Entries from a collection
_ _ _

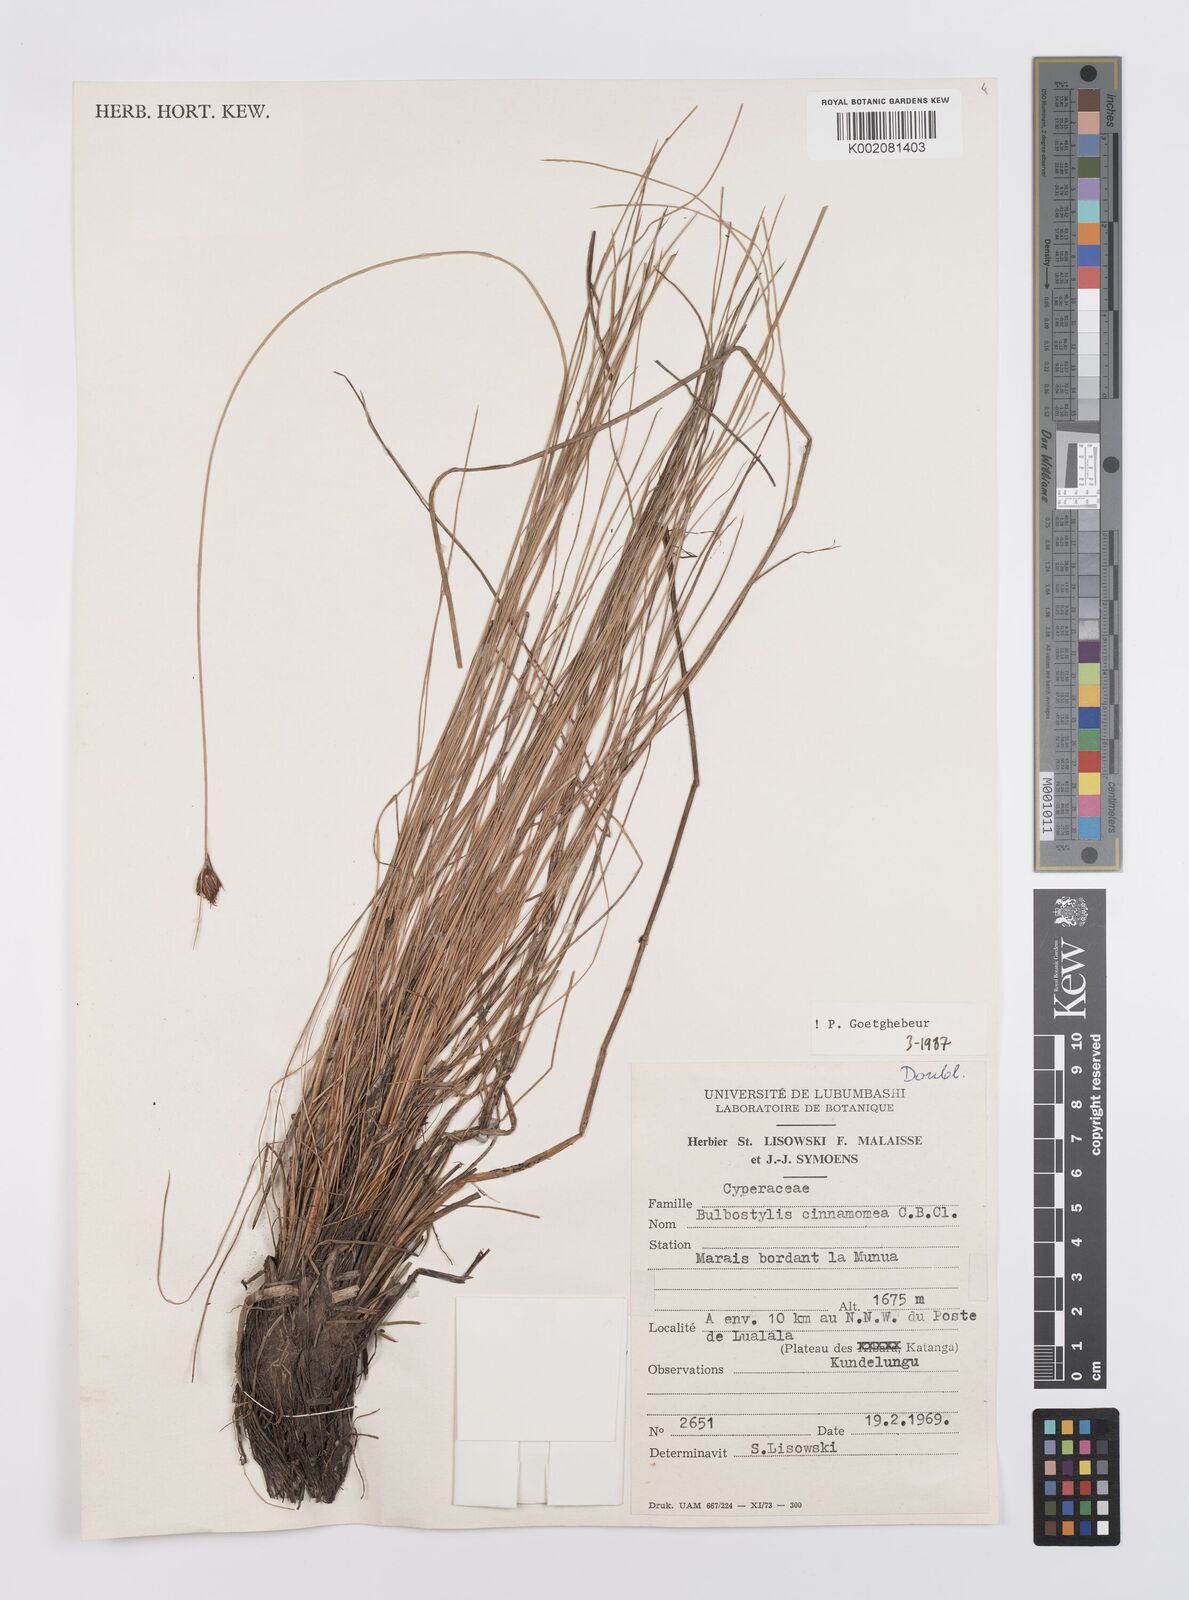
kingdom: Plantae
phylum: Tracheophyta
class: Liliopsida
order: Poales
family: Cyperaceae
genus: Bulbostylis
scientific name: Bulbostylis schoenoides
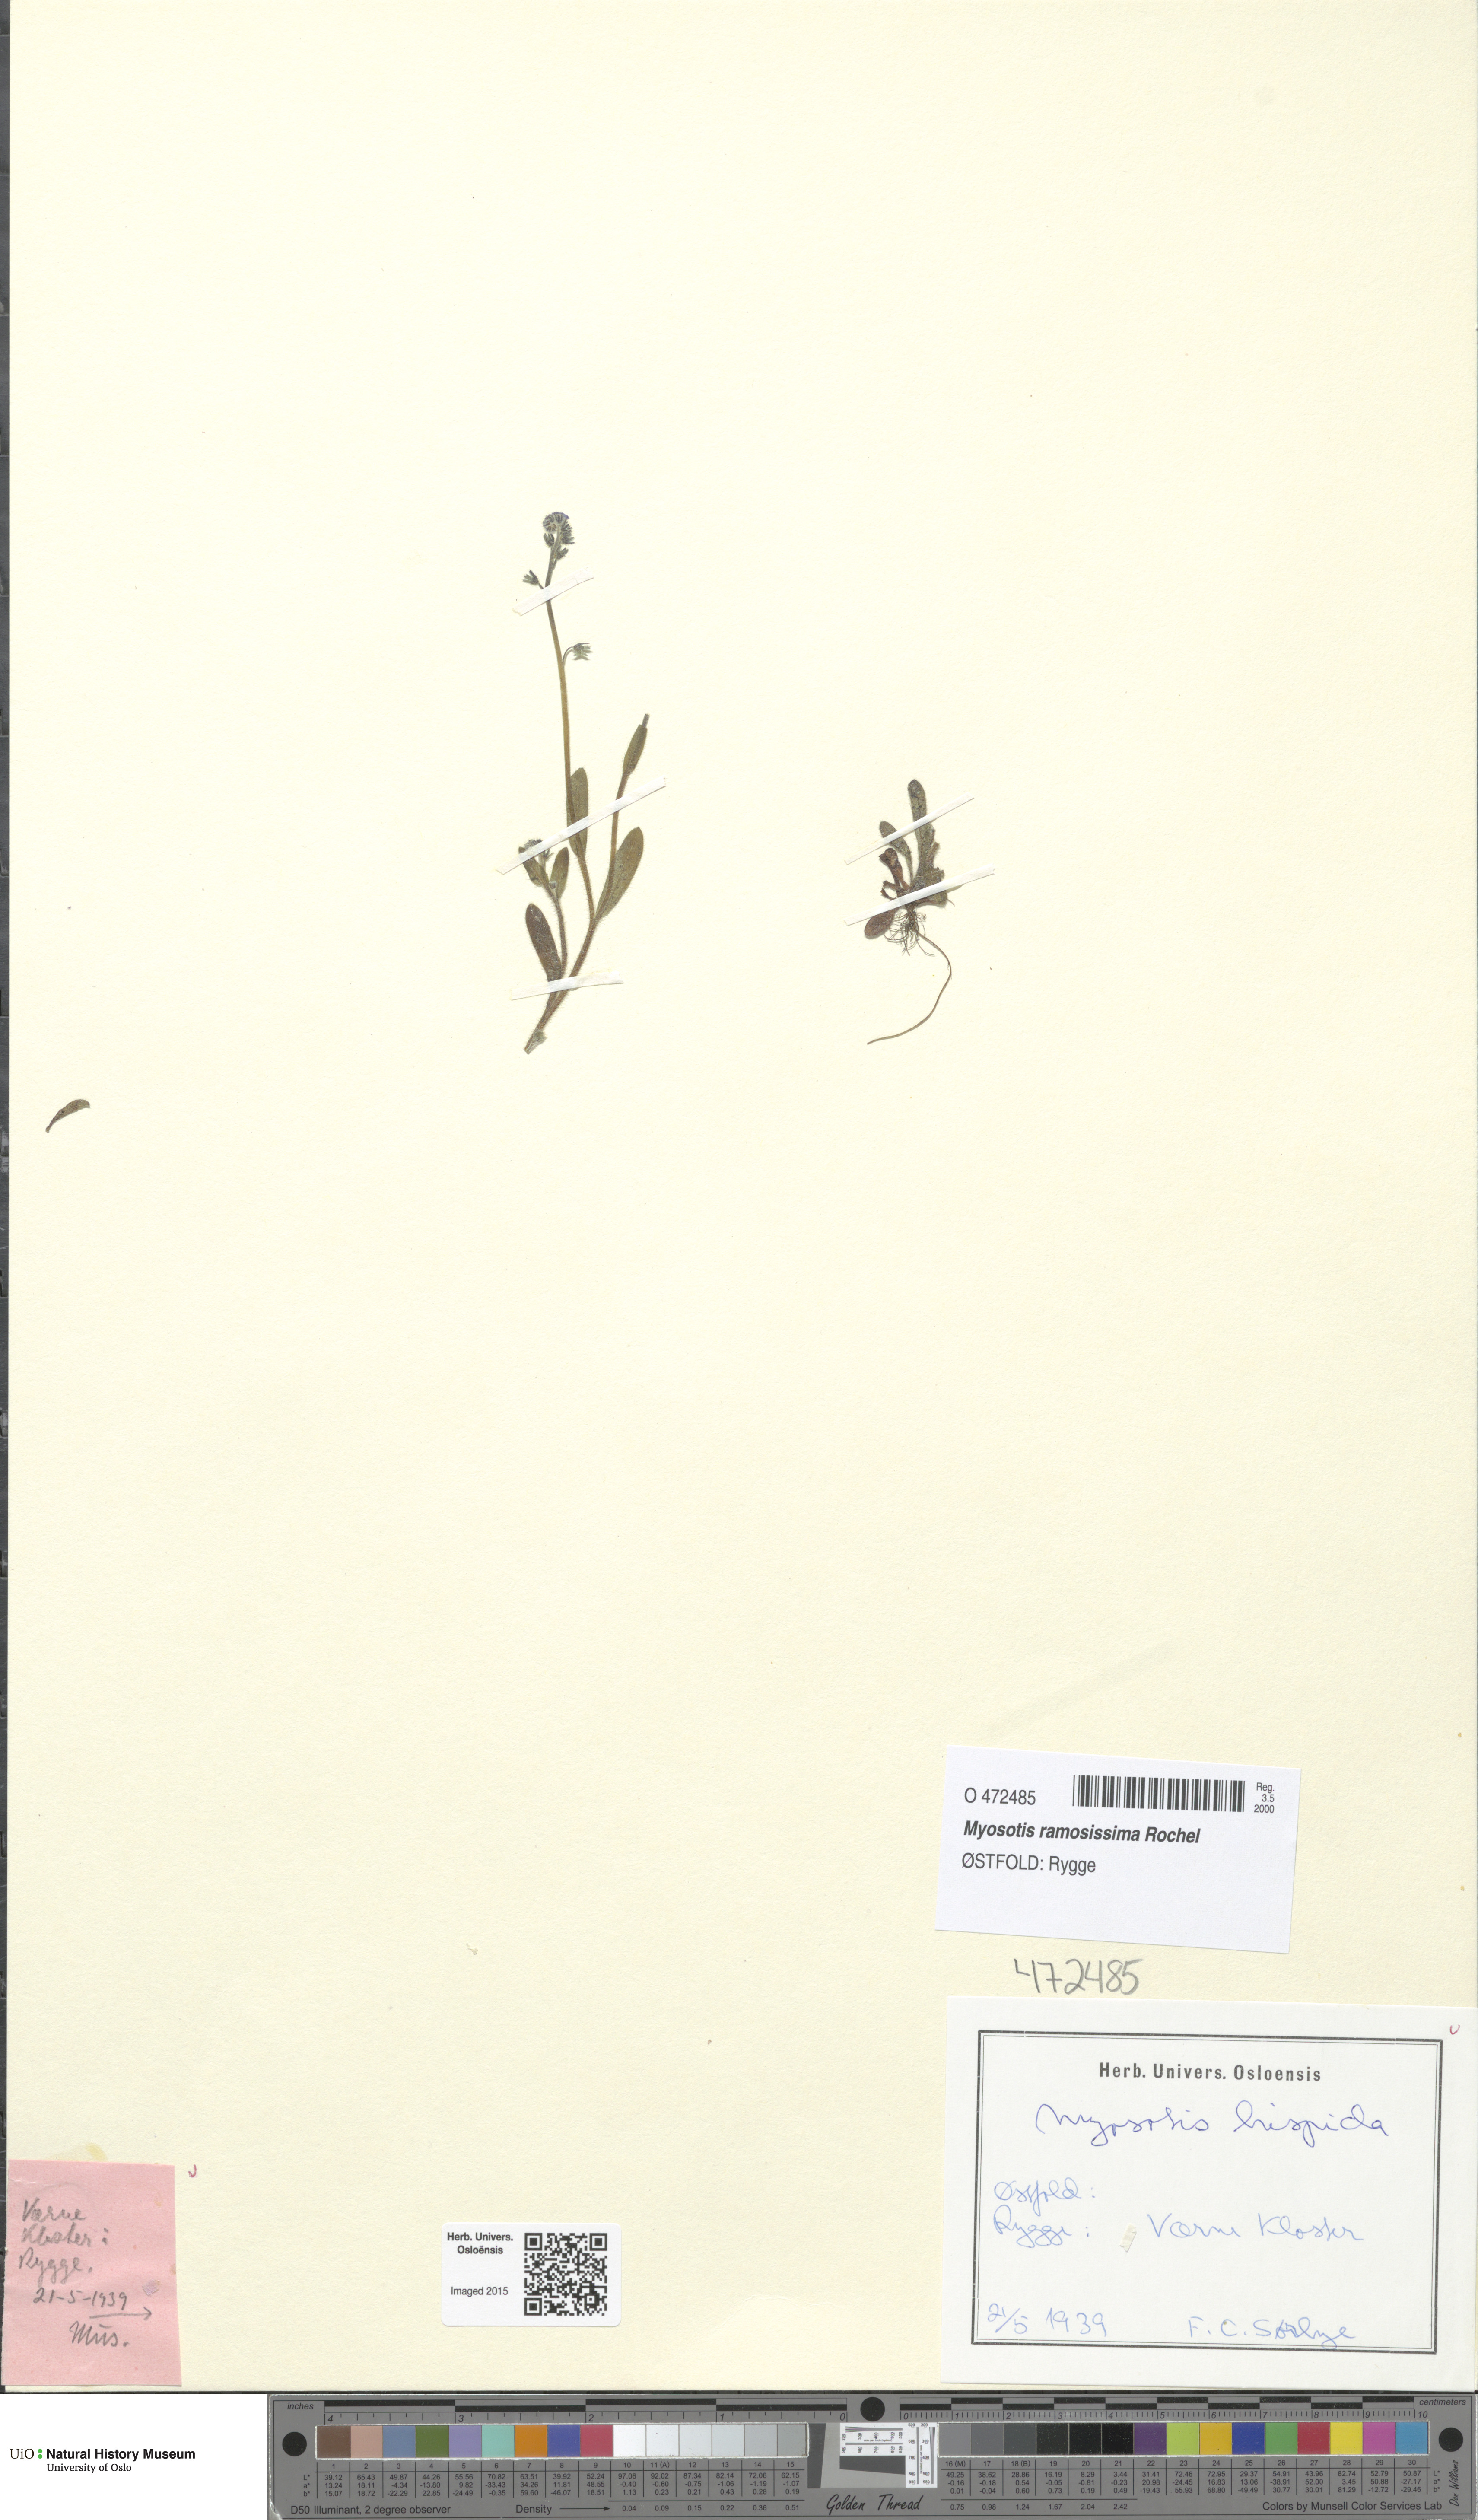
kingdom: Plantae
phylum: Tracheophyta
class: Magnoliopsida
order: Boraginales
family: Boraginaceae
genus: Myosotis
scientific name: Myosotis ramosissima
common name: Early forget-me-not
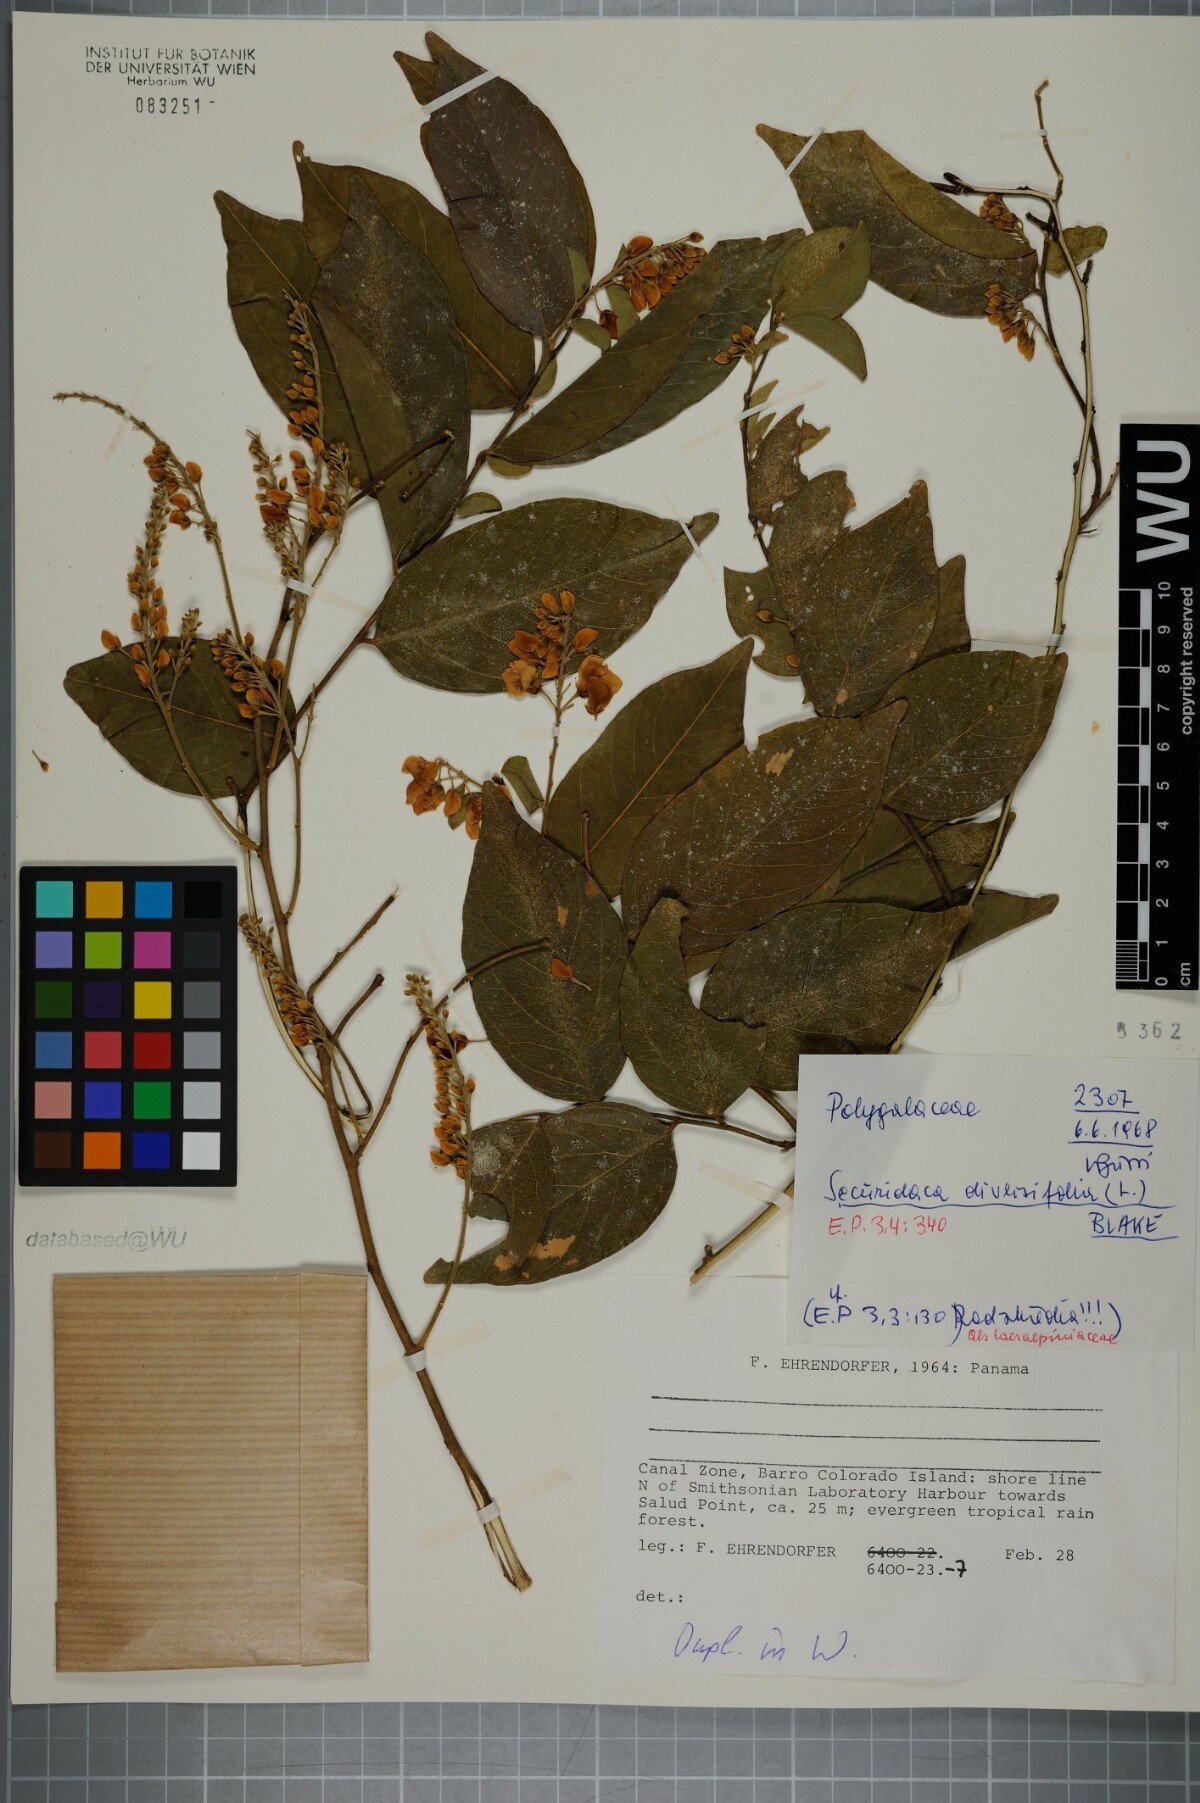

_ _ _

- [Directions for this task] Rewrite the lines of the listing above as a numbered list, leaving out blank lines and the pictures.

- [Finished answer]
1. kingdom: Plantae
2. phylum: Tracheophyta
3. class: Liliopsida
4. order: Poales
5. family: Cyperaceae
6. genus: Bulbostylis
7. scientific name: Bulbostylis schoenoides
8. kingdom: Plantae
9. phylum: Tracheophyta
10. class: Magnoliopsida
11. order: Boraginales
12. family: Boraginaceae
13. genus: Myosotis
14. scientific name: Myosotis ramosissima
15. common name: Early forget-me-not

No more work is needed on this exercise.